Suatu pagi, Aldo memutuskan untuk menulis di Kompasiana. Ia duduk di depan laptopnya, jari-jarinya menggantung di atas keyboard, sementara pikirannya mengembara ke segala arah. Apa yang harus ia tulis? Cerita hidupnya? Pandangannya tentang dunia? Pengalaman pribadinya yang selama ini hanya menjadi rahasia?
Setelah beberapa saat berpikir, Aldo mulai menulis. Bukan tentang politik atau peristiwa besar, melainkan tentang dirinya sendiri -tentang masa lalunya, rasa takutnya, kebingungannya dalam menjalani hidup. Ia menuliskan segalanya, tanpa menyembunyikan apapun. Tulisannya mungkin sederhana, tetapi setiap kata yang ia ketik terasa seperti beban yang terangkat dari pundaknya.

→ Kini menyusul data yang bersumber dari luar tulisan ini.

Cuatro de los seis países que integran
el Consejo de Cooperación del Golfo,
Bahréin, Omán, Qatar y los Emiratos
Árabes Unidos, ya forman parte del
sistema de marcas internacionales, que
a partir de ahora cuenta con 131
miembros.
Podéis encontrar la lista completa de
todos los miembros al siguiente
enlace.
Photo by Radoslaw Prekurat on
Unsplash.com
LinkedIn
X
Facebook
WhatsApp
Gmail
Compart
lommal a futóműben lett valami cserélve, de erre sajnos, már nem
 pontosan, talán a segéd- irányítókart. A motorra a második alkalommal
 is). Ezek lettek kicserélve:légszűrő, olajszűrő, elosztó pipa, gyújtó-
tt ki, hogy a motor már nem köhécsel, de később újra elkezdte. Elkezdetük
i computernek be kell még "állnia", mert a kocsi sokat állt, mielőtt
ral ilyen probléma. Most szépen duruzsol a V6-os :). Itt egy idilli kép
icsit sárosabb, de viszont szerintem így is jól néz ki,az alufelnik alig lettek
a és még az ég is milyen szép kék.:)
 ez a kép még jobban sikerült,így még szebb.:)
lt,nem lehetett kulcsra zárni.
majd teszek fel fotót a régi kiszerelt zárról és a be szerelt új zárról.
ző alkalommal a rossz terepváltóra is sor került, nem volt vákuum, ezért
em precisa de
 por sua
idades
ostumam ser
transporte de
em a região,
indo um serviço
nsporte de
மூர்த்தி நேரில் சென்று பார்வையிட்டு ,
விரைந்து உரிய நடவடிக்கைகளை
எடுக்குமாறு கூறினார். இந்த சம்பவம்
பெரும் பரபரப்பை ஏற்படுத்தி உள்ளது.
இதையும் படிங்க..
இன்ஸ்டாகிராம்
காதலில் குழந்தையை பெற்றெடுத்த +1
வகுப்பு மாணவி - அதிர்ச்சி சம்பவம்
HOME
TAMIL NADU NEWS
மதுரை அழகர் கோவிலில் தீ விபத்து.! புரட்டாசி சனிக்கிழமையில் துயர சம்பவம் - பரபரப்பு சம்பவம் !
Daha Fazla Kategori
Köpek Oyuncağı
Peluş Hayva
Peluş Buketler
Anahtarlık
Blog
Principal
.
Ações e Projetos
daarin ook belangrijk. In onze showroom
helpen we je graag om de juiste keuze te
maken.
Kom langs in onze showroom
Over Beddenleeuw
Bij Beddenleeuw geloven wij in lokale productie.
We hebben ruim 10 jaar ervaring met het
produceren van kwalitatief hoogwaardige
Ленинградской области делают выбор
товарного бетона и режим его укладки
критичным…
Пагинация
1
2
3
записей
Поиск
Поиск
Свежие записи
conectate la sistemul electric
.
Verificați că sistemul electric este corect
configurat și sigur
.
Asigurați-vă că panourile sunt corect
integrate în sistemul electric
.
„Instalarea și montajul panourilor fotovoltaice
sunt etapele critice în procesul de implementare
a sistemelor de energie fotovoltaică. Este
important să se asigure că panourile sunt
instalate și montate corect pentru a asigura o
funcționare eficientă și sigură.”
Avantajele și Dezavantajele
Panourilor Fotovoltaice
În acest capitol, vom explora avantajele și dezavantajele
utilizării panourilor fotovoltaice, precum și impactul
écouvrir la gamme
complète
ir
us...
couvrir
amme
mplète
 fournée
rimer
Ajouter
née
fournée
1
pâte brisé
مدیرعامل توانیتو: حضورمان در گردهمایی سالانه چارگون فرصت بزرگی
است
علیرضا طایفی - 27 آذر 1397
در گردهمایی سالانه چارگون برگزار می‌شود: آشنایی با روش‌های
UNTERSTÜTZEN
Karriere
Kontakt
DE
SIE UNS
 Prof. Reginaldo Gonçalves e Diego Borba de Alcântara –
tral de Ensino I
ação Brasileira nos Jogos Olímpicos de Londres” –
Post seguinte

Ia menulis tentang ibunya yang selalu memberikan dukungan di saat ia merasa hilang arah, tentang teman-temannya yang perlahan-lahan menjauh setelah karirnya meredup, dan tentang malam-malam panjang di mana ia hanya bisa memandang kosong ke luar jendela, bertanya-tanya kapan kehidupannya akan berubah. Aldo tidak peduli apakah ada yang membaca atau tidak. Yang ia tahu, ia merasa lebih ringan setelah menuliskannya.
Setelah menyelesaikan tulisannya, ia mengklik tombol "publikasi" dan menghela napas panjang. Perasaan lega melingkupinya, meskipun ada sedikit keraguan, "Apakah ada yang akan peduli?" Namun, tak lama setelah itu, komentar mulai bermunculan. Orang-orang berterima kasih karena Aldo berani berbagi cerita yang begitu personal. Mereka mengatakan bahwa mereka bisa merasakan dan memahami perasaan Aldo, dan bahkan beberapa di antara mereka juga mengalami hal serupa.
Aldo tersenyum kecil. Ternyata, ada orang-orang di luar sana yang merasakan hal yang sama, dan dengan berbagi kisah, mereka menjadi terhubung -meskipun hanya lewat kata-kata. Di situlah, Aldo menyadari bahwa Kompasiana bukan hanya tempat untuk menulis dan membaca. Kompasiana adalah tempat di mana orang-orang bisa merasa dilihat, didengar, dan dipahami. Tempat di mana kata-kata bisa mengubah hidup seseorang, seperti yang telah ia rasakan sendiri.
Sebelum mengakhiri tulisannya, Aldo membuat sebuah puisi atas kehadiran Kompasiana dalam hidupnya, kemudian dia muat seperti di bawah ini:
Kompasiana, Saksi Kata-Kata
Di layar biru kau temukan jiwa,
Kata-kata berbaris, menari indah,
Di sana cerita-cerita hidup bermuara.
Tak ada tembok yang memisah kita,
Hanya layar, tetapi hati berbaur,
Kompasiana, tempat hati bertemu tanpa suara.
Kini kata-kata tak lagi sekadar tanda,
Mereka adalah lentera, cahaya yang terpancar,
Menerangi jiwa, menyembuhkan luka yang dalam.